* [LE VOCI]:

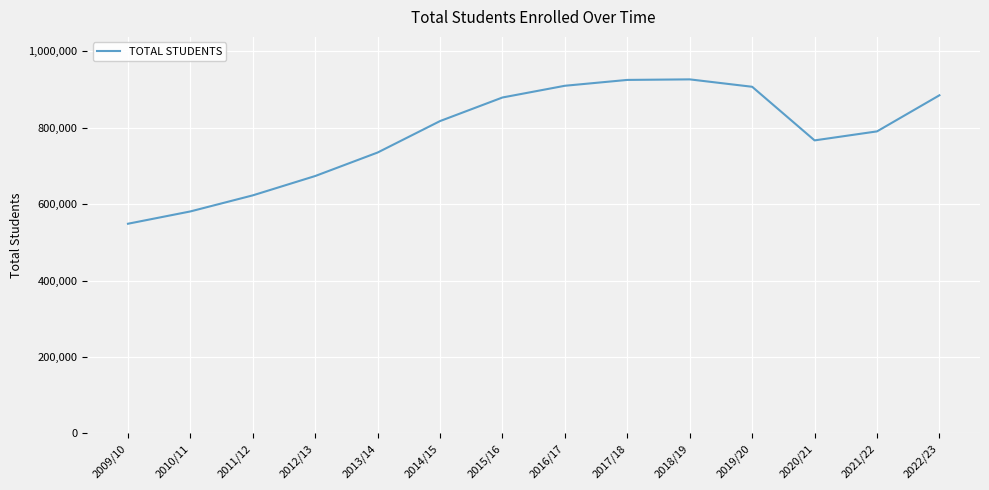

What is the average value?

783651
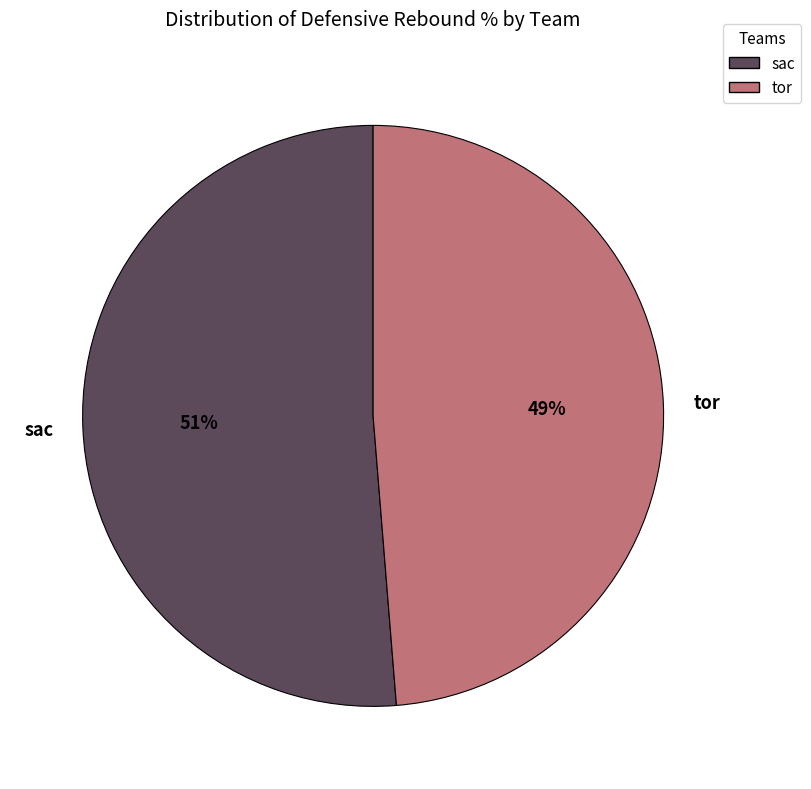

Is there a majority slice in this chart?

Yes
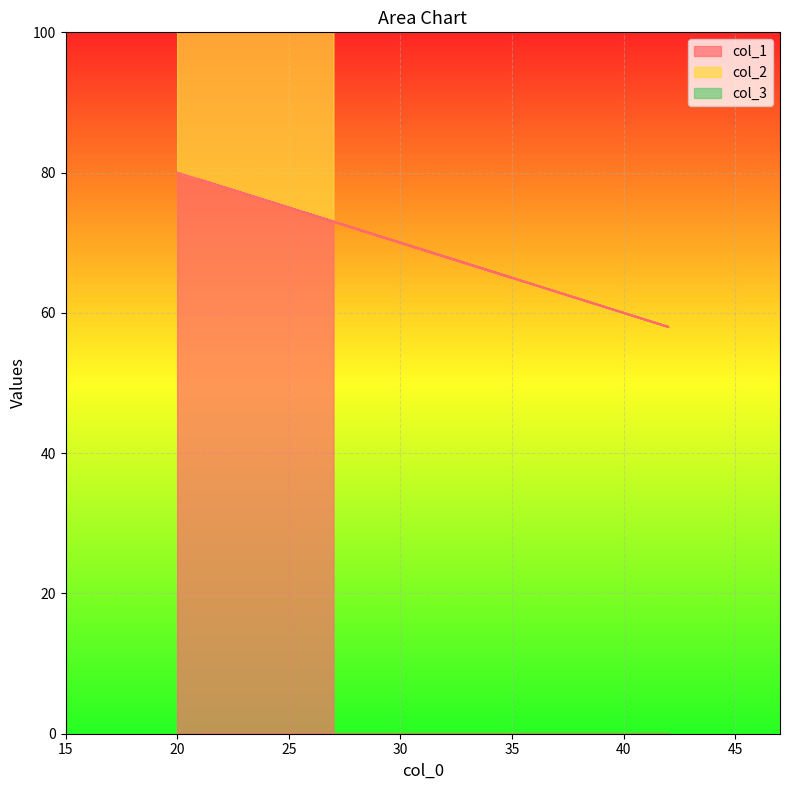

What is the total value across all series at 42?

158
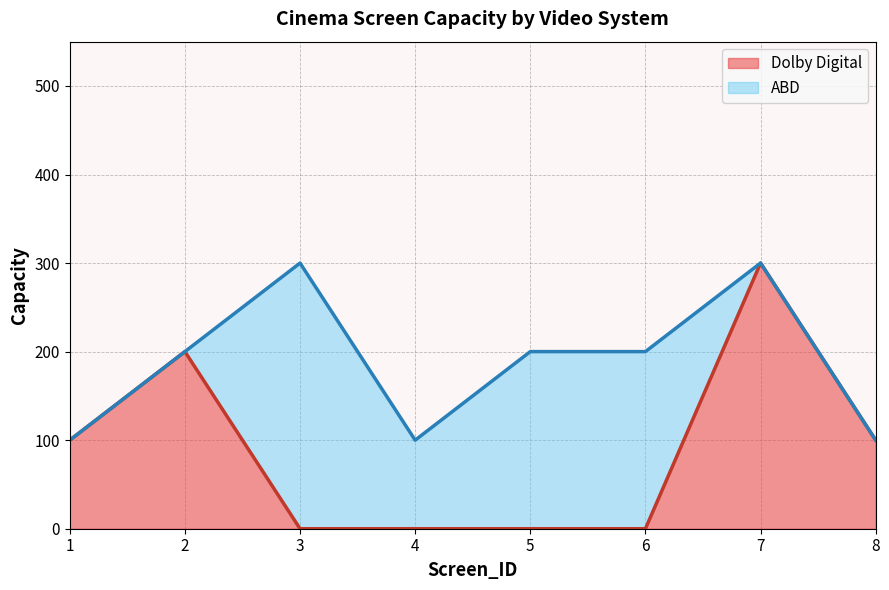

What is the change in value from 3 to 7?

+300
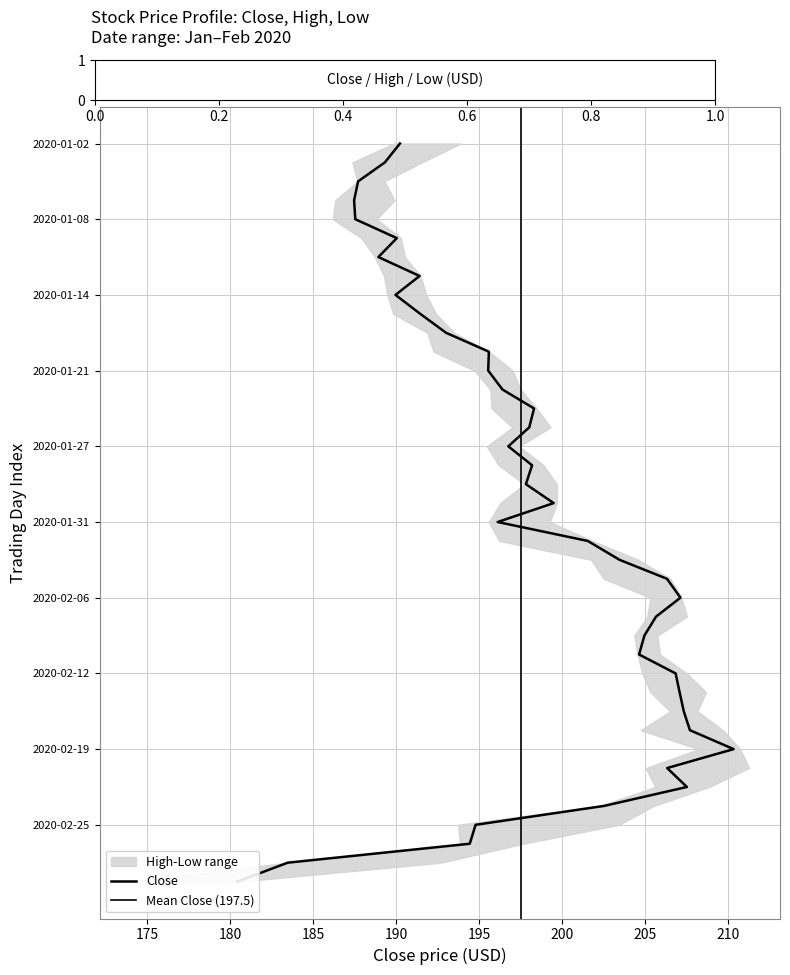

What is the average value of the High series?

199.2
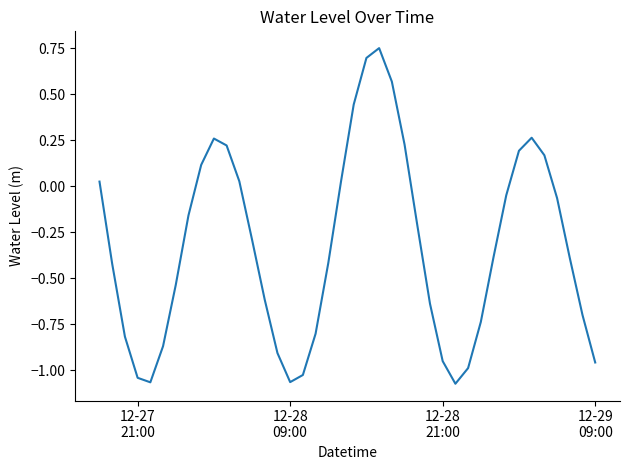

What is the difference between the maximum and minimum values?

1.8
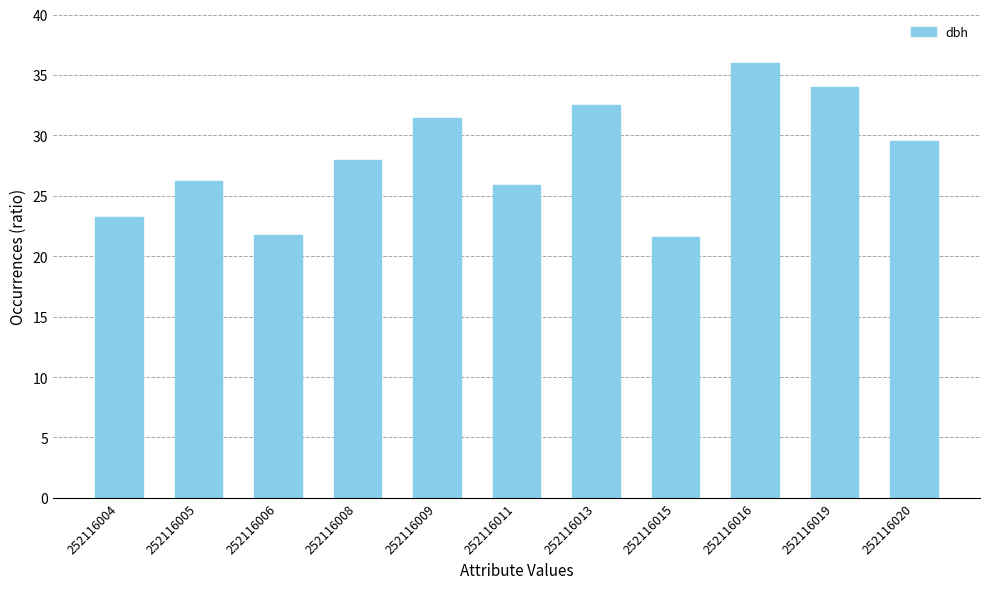

Reading left to right, transcribe all the data shown in this chart.

252116004=23.3	252116005=26.2	252116006=21.8	252116008=28.0	252116009=31.5	252116011=25.9	252116013=32.5	252116015=21.6	252116016=36.0	252116019=34.0	252116020=29.5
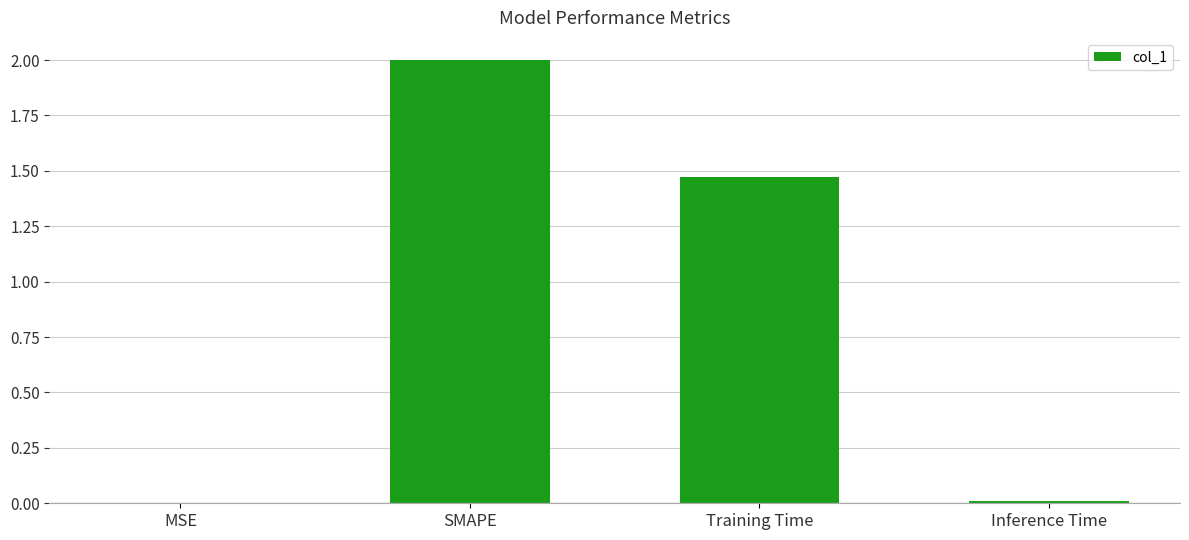

Is it true that the value at MSE is 0.0?

True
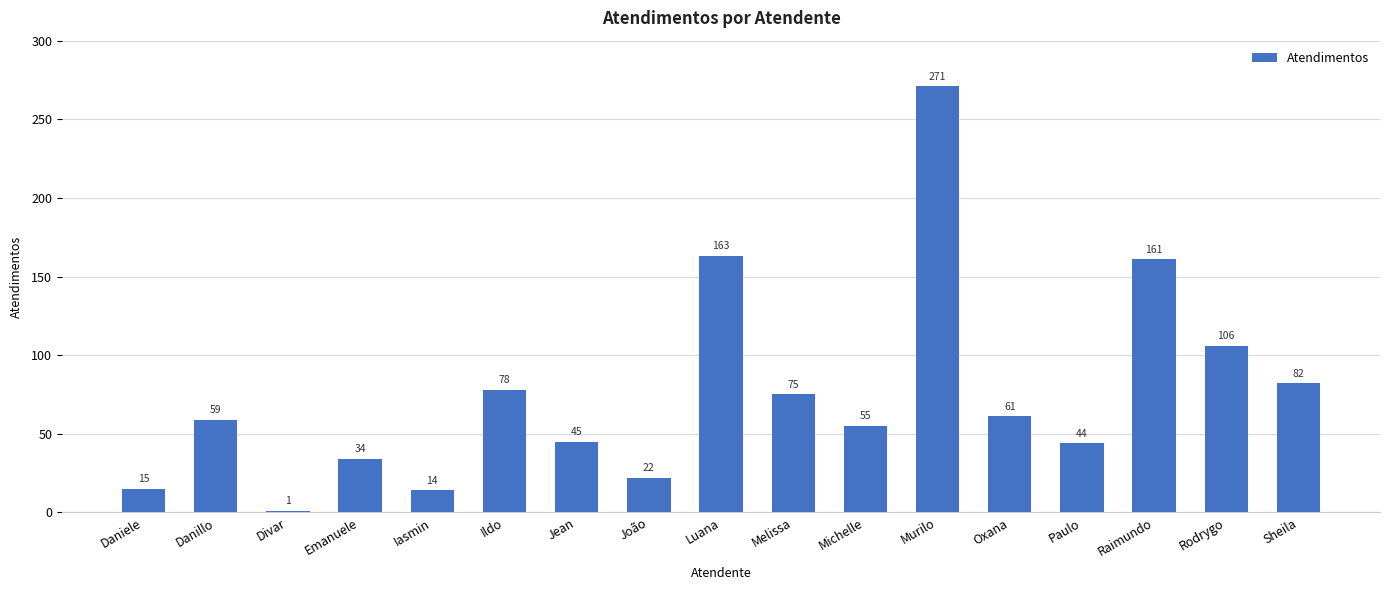

Is it true that the value at Murilo is 271?

True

* [DA SVOLGERE]:
Trova e ricopia ogni riga delle voci qui sopra in cui compare la parola "What", facendo attenzione a maiuscole e minuscole.

* [SOLUZIONE]:
What is the average value?
What is the total value across all series at 42?
What is the change in value from 3 to 7?
What is the average value of the High series?
What is the difference between the maximum and minimum values?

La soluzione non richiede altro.